BEGIN Available records

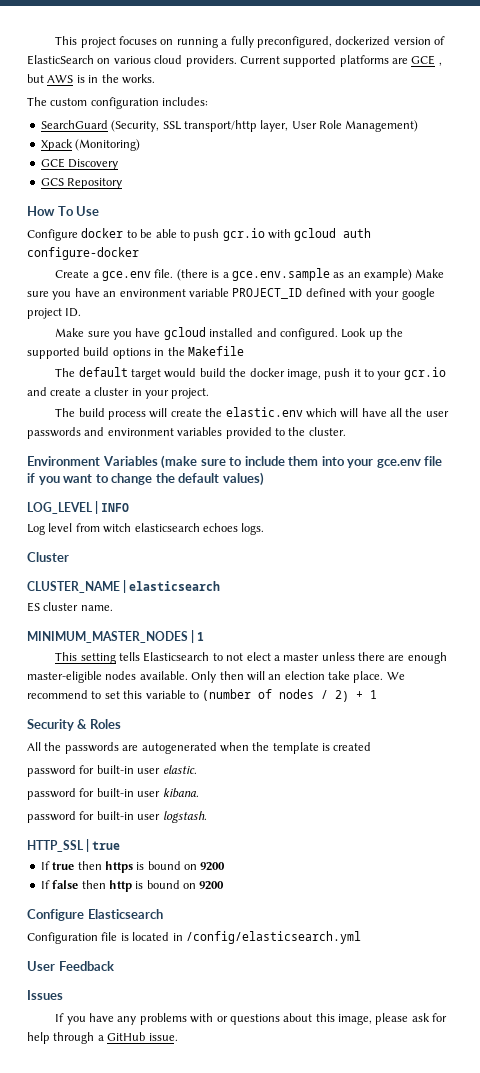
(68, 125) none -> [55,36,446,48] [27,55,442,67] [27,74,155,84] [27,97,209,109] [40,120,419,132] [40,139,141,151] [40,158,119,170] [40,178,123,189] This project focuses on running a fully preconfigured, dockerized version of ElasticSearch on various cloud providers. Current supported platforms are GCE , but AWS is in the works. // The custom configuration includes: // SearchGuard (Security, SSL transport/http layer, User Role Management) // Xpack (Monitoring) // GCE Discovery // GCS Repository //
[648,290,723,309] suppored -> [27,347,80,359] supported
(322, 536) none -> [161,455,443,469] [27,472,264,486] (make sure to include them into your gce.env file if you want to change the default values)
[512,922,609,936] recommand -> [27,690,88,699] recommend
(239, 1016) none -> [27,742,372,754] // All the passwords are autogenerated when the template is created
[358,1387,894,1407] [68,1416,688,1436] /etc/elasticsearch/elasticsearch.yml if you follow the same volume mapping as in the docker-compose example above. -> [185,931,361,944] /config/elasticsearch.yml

END Available records

* Written task *
The answer must be the full listing, word for word, with no images in it.

* Response area *
(68, 125) none -> [55,36,446,48] [27,55,442,67] [27,74,155,84] [27,97,209,109] [40,120,419,132] [40,139,141,151] [40,158,119,170] [40,178,123,189] This project focuses on running a fully preconfigured, dockerized version of ElasticSearch on various cloud providers. Current supported platforms are GCE , but AWS is in the works. // The custom configuration includes: // SearchGuard (Security, SSL transport/http layer, User Role Management) // Xpack (Monitoring) // GCE Discovery // GCS Repository //
[648,290,723,309] suppored -> [27,347,80,359] supported
(322, 536) none -> [161,455,443,469] [27,472,264,486] (make sure to include them into your gce.env file if you want to change the default values)
[512,922,609,936] recommand -> [27,690,88,699] recommend
(239, 1016) none -> [27,742,372,754] // All the passwords are autogenerated when the template is created
[358,1387,894,1407] [68,1416,688,1436] /etc/elasticsearch/elasticsearch.yml if you follow the same volume mapping as in the docker-compose example above. -> [185,931,361,944] /config/elasticsearch.yml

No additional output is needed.